## Records contained in a dataset
<<<<
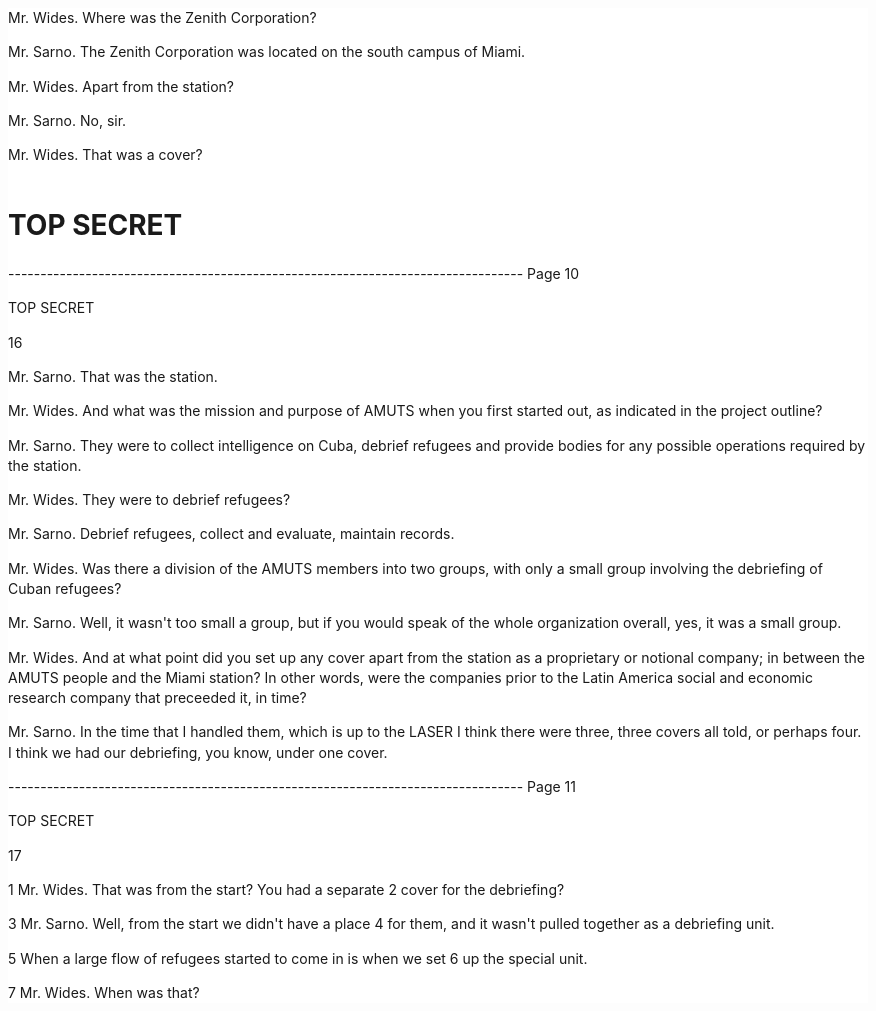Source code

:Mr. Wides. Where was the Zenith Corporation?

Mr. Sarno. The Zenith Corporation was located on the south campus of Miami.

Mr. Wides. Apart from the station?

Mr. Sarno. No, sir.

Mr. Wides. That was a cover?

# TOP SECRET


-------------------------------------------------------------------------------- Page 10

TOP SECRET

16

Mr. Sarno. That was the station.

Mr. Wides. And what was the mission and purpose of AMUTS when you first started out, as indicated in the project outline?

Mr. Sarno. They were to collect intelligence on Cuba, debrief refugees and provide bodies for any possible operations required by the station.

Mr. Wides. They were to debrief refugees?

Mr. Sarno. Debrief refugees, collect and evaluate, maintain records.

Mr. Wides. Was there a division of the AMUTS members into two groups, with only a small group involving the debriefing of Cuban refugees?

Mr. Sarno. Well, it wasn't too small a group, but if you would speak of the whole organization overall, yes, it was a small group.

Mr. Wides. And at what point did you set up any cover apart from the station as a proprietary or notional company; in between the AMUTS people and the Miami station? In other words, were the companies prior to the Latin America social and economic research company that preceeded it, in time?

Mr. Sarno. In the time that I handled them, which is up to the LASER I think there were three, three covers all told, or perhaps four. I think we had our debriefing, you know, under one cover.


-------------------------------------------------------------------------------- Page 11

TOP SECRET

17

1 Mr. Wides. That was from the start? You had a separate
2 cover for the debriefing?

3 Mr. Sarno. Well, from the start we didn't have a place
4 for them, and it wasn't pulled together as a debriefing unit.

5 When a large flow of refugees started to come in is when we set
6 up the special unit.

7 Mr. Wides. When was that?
>>>>
## WHAT IS NEEDED
Line by line, restate the data above exactly as it stands, minus the pictures.

## WRITTEN RESPONSE
Source code

:Mr. Wides. Where was the Zenith Corporation?

Mr. Sarno. The Zenith Corporation was located on the south campus of Miami.

Mr. Wides. Apart from the station?

Mr. Sarno. No, sir.

Mr. Wides. That was a cover?

# TOP SECRET


-------------------------------------------------------------------------------- Page 10

TOP SECRET

16

Mr. Sarno. That was the station.

Mr. Wides. And what was the mission and purpose of AMUTS when you first started out, as indicated in the project outline?

Mr. Sarno. They were to collect intelligence on Cuba, debrief refugees and provide bodies for any possible operations required by the station.

Mr. Wides. They were to debrief refugees?

Mr. Sarno. Debrief refugees, collect and evaluate, maintain records.

Mr. Wides. Was there a division of the AMUTS members into two groups, with only a small group involving the debriefing of Cuban refugees?

Mr. Sarno. Well, it wasn't too small a group, but if you would speak of the whole organization overall, yes, it was a small group.

Mr. Wides. And at what point did you set up any cover apart from the station as a proprietary or notional company; in between the AMUTS people and the Miami station? In other words, were the companies prior to the Latin America social and economic research company that preceeded it, in time?

Mr. Sarno. In the time that I handled them, which is up to the LASER I think there were three, three covers all told, or perhaps four. I think we had our debriefing, you know, under one cover.


-------------------------------------------------------------------------------- Page 11

TOP SECRET

17

1 Mr. Wides. That was from the start? You had a separate
2 cover for the debriefing?

3 Mr. Sarno. Well, from the start we didn't have a place
4 for them, and it wasn't pulled together as a debriefing unit.

5 When a large flow of refugees started to come in is when we set
6 up the special unit.

7 Mr. Wides. When was that?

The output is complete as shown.